In fact, however, this symptom was described by Bleuler in his Textbook of psychiatry, which first appeared in English translation in 1924. Bleuler termed it “inner negativism,” and noted that when “patients make an effort to start an action . . . a counter-impulse, or only a mere blocking appears and hinders them in its execution.” Such inner negativism could prevent “the simplest acts like eating. The spoon is arrested half way up to the mouth and must finally be put down again.”
The great service of Nishikawa et al is to demonstrate the localising value of this symptom to the corpus callosum; it would be a disservice to medical history, however, to rename it.
We are very grateful for Dr Moore's interest and comments on our article.

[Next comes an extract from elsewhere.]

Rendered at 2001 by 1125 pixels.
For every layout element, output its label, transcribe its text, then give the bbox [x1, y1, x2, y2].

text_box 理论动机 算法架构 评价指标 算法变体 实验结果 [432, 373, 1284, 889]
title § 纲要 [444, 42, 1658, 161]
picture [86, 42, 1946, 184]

We believe that the value of our study lies, firstly, in having rediscovered the significance of a symptom in some cases of partial callosal disconnection. The literature has been largely silent about this except for a few episodic descriptions in case reports. Secondly, we link it to the so called callosal disconnection syndromes by clarifying its clinical features and discussing possible pathogenic mechanisms. We gave the symptom a new label—“conflict of intentions”—because it differs from any other callosal symptoms and cannot be explained by established disconnection theories, given that this symptom manifests itself without being confined to one half of the body.

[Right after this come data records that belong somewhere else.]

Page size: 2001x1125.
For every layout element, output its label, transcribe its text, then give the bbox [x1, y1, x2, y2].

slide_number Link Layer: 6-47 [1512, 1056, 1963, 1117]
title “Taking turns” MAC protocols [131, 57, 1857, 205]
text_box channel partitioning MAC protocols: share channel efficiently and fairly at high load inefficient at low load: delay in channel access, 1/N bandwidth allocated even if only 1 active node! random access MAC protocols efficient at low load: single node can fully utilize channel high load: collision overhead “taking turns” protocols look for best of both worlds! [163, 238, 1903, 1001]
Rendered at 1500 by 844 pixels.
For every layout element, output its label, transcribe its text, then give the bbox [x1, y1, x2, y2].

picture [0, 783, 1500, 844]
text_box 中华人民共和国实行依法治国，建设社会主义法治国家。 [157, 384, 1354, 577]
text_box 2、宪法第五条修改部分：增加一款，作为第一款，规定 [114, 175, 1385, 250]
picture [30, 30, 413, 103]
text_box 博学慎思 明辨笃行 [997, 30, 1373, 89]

Dr Moore comments that the symptom we reported has already been described in Eugen Bleuler's classic textbook and termed “inner negativism” (“innerer Negativismus” in the original). He asserts that assigning new terminology to an essentially identical symptom would be a disservice to medical history. We disagree.
We consider that the terminology used in descriptive symptomatological studies is conceptually different from that used in studies that take into account both phenomenology and pathogenesis. In Bleuler's textbook, “inner negativism” appeared in the chapters about general descriptive symptomatology and schizophrenia. Our “conflict of intentions”, on the other hand, is a purely neuropsychological term meant to denote a particular type of callosal disconnection syndrome. We hypothesise links between psychopathological phenomena and underlying pathogenic neural mechanisms. In other words, we do not intend to equate the neuropsychological term “conflict of intentions” with the purely descriptive term “inner negativism.”

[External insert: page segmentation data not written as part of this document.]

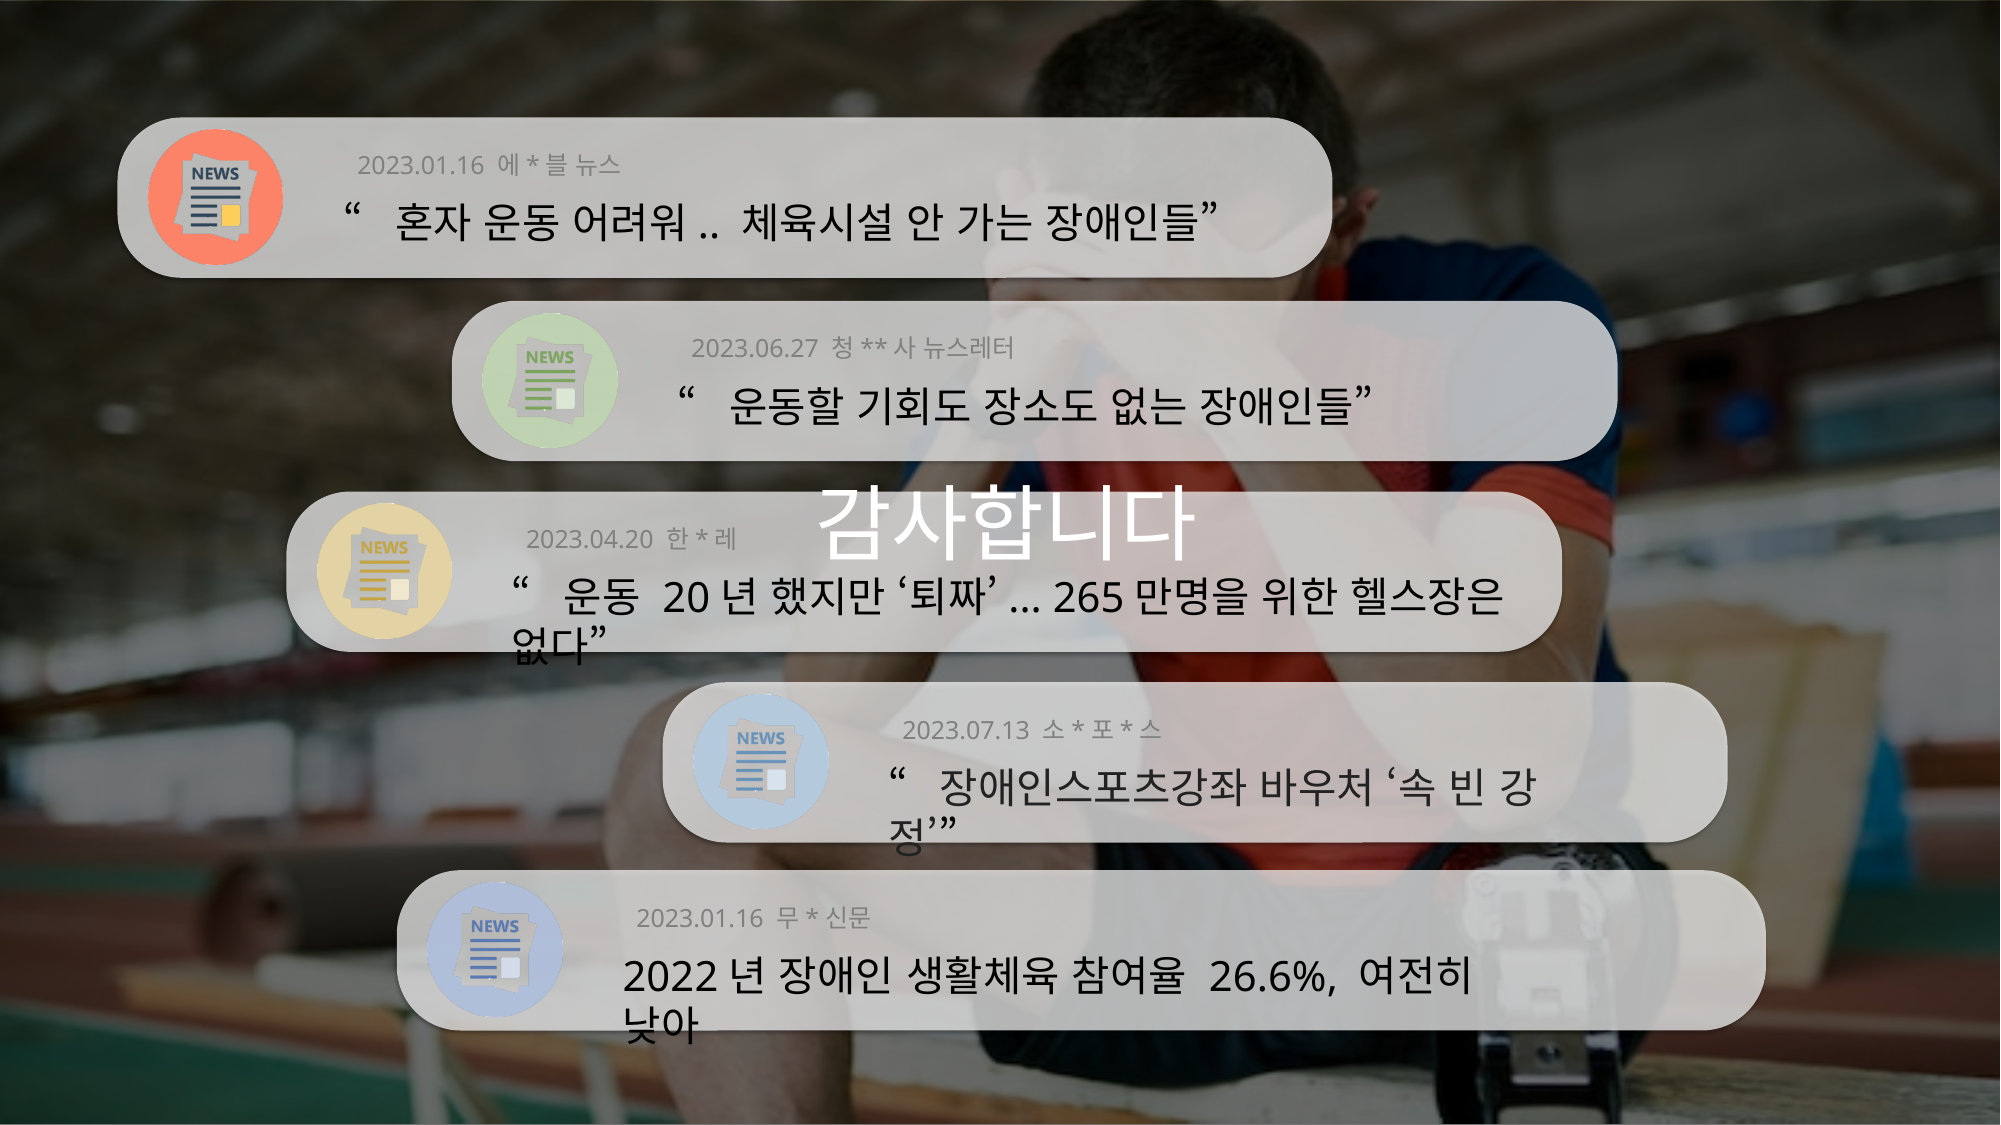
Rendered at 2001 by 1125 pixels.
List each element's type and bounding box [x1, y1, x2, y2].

text_box [117, 117, 1333, 278]
picture [0, 0, 2000, 1124]
text_box [451, 300, 1618, 462]
text_box [286, 491, 1563, 652]
text_box [396, 870, 1766, 1031]
text_box [662, 682, 1728, 843]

We agree that the symptom described by Bleuler has much in common with that seen in our patients. Indeed, we hope that our speculations about the conflict of intentions will help to elucidate the neural mechanisms of some well known psychiatric symptoms such as ego disturbances in schizophrenia, and ego dystonic experiences in obsessive compulsive disorders. In the future, these symptoms may be explained in terms of the dynamics among intentional, responsive, and automatic factors in behaviour, or among their respective main neural substrates—that is, the left and right cerebral hemispheres and lower neural systems—which we assume to be elements for explaining general human behaviour. Until such a unifying theory is established, we think it may not be such a disservice to medical history to preserve a distinction between the developmental processes of descriptive psychiatry and neuropsychology by retaining both terms, Bleuler's “inner negativism” and our “conflict of intentions”.